In explaining away that video, some were suggesting that the spoon she was cooking with (which was plastic) was melting from the heat of the pot at the bottom and that it was that which was stretching - the spoon and not some mystery rice. The woman denies that claim.
We've long heard rumours of all kinds of plastic foods being circulated in Jamaica, but never has there been video proof. And so the stories remained tales of fantasy. Until now. One or two videos of how it could be done occasionally surfaced in the past, but they starred Chinese faces and Asian hands. This was the first time we saw a video in Jamaica. The lady's bright orange Scotch bonnet pepper floating on the top of the pot was confirmation that this video was shot in 'yaad'.
Since that first suspicious video, several others have surfaced. People have started to pay more attention to the popular starch and how it reacts in their pots at home. Crude home experiments have been carried out islandwide on camera, and people are convinced they, too, have bought plastic rice. Never before has rice been so scrutinised as in the past week. At the end of these home experiments, people have come to the conclusion that they have, in fact, been purchasers of plastic rice.
But the Bureau of Standards Jamaica (BSJ) refutes those claims.
The BSJ has carried out testing on more than 50 samples brought to its attention. And according to them, every test has come back negative for plastic. The BSJ has also been testing samples from supermarket shelves and wholesale warehouses, and coming up with similar results.
It then begs the question, if it isn't plastic, what is it?
Some have posited that perhaps it's sushi rice, which is stickier in texture than the regular rice we are accustomed to cooking.
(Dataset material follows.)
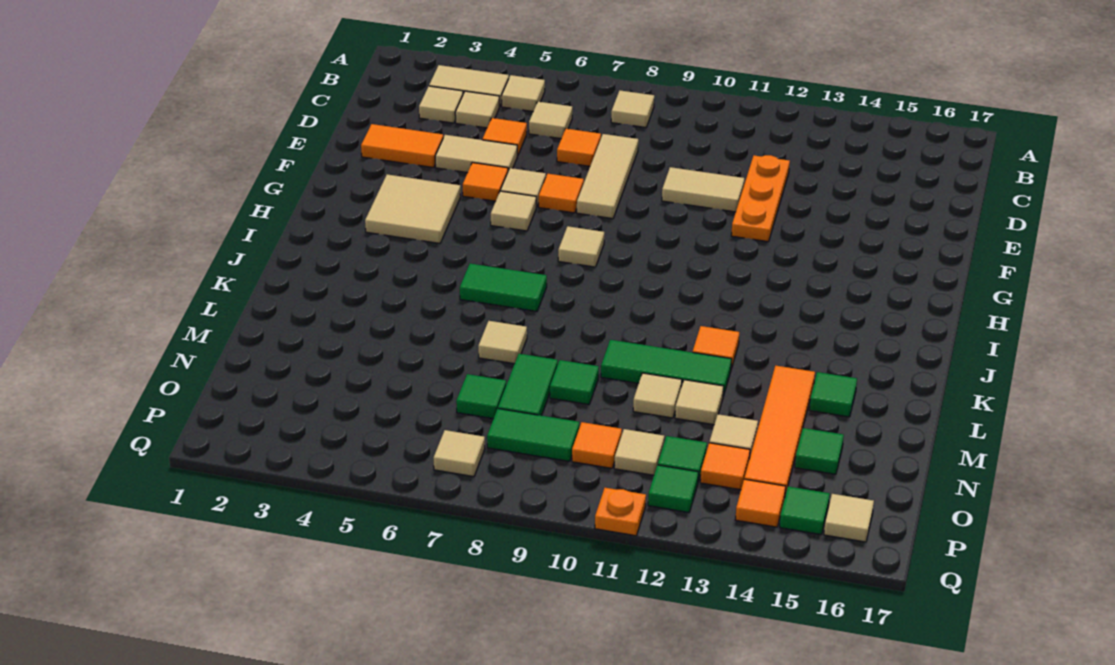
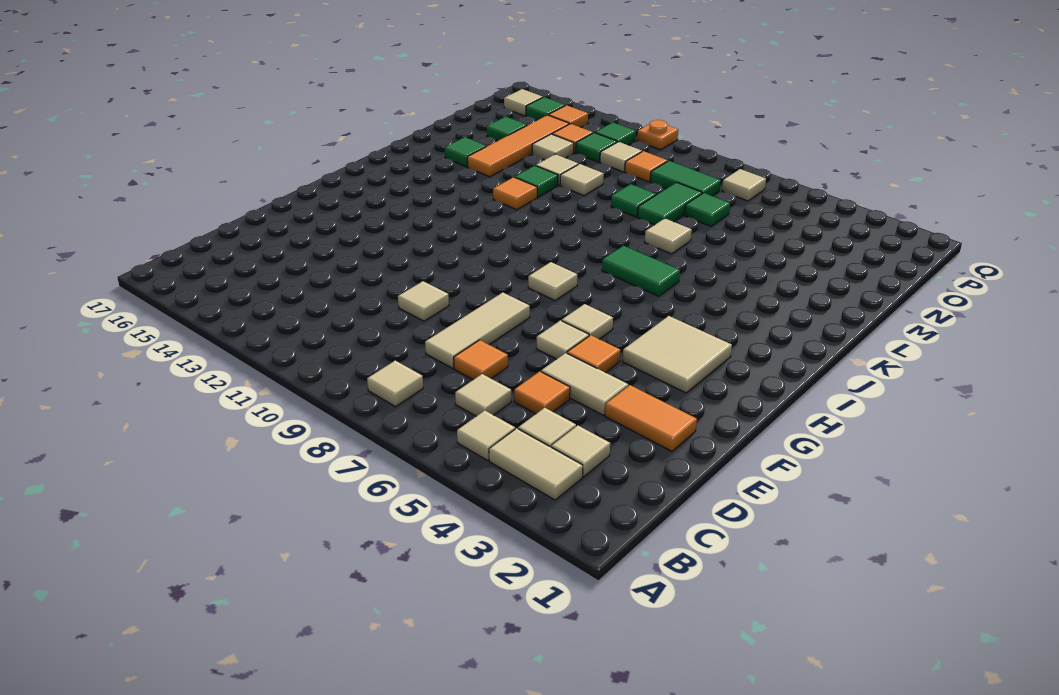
orange 1x3 plate [731,155,790,242] -> none
tan 1x2 tile [662,167,744,212] -> tan 1x1 tile [398,281,449,321]
orange 1x1 tile [539,174,584,213] -> none
green 1x3 tile [601,340,732,396] -> green 1x1 tile [515,166,558,197]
These grains are shorter than the long-grain rice that usually makes it to Jamaican pots.
I heard one researcher posit that the rice wasn't polished, a term used to describe rice that hadn't been rid of the broken pieces and, as such, the cooked end product would be mushy - closer to rice porridge.
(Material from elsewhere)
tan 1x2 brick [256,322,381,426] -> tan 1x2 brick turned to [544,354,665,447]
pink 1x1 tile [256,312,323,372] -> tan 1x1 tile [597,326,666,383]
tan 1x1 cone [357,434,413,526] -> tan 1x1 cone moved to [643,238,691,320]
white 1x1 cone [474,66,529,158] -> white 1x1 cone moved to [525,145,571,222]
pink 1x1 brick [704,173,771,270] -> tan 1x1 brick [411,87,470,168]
Or maybe it is that the people in the video just can't cook, or are overcooking the rice. We in Jamaica have a term for poorly cooked rice: 'potto potto'. Maybe there's just an abundance of potto-potto rice and the poor Chinese are getting blamed for an absence of culinary skills.
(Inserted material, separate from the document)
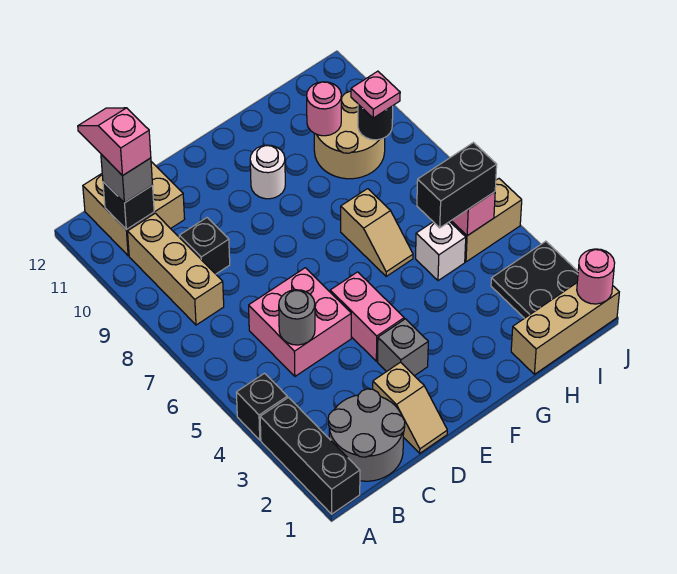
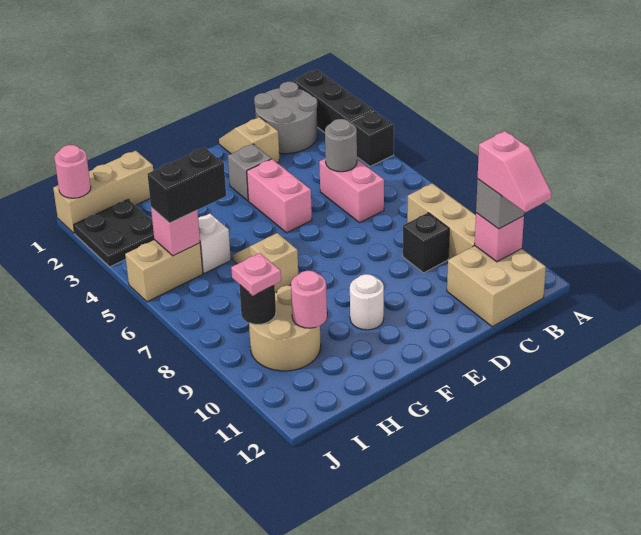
black 1x1 brick [103,182,154,230] -> pink 1x1 brick [475,213,524,262]
pink 2x2 brick [249,268,351,376] -> pink 1x2 brick [319,158,384,223]

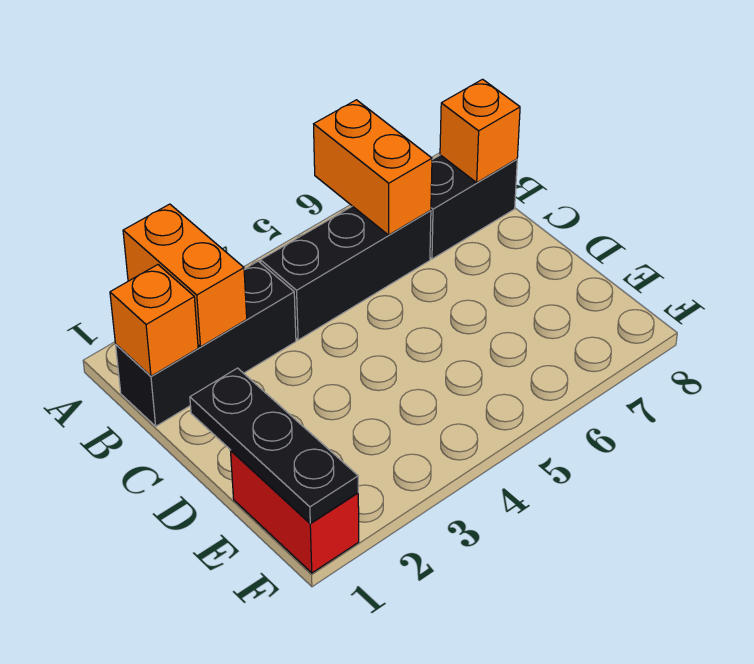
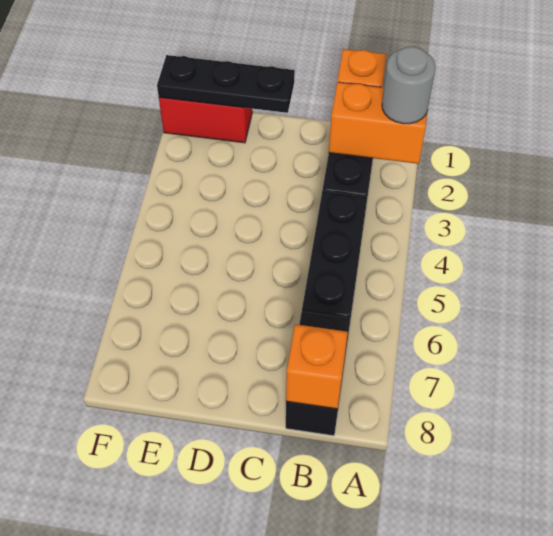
none -> grey 1x1 round brick [382,47,435,124]
orange 1x2 brick [314,100,432,235] -> none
Rumours now surface of other fake things, like eggs, cabbage and garlic. In one of the videos, the ball of rice bounced. The thing is, I don't think we've ever tried bouncing rice before, so we really aren't sure if this is normal rice behaviour.
Even if it isn't plastic rice, perhaps it is some other substance that humans shouldn't ingest. BSJ needs to widen the scope of testing. Test for things other than plastic. Foam, play dough, wax. I don't know. We need to rule out the fact that this isn't made from something harmful to our bodies.
In the interim, until the BSJ rules out all signs of harm, send on some Trelawny yam!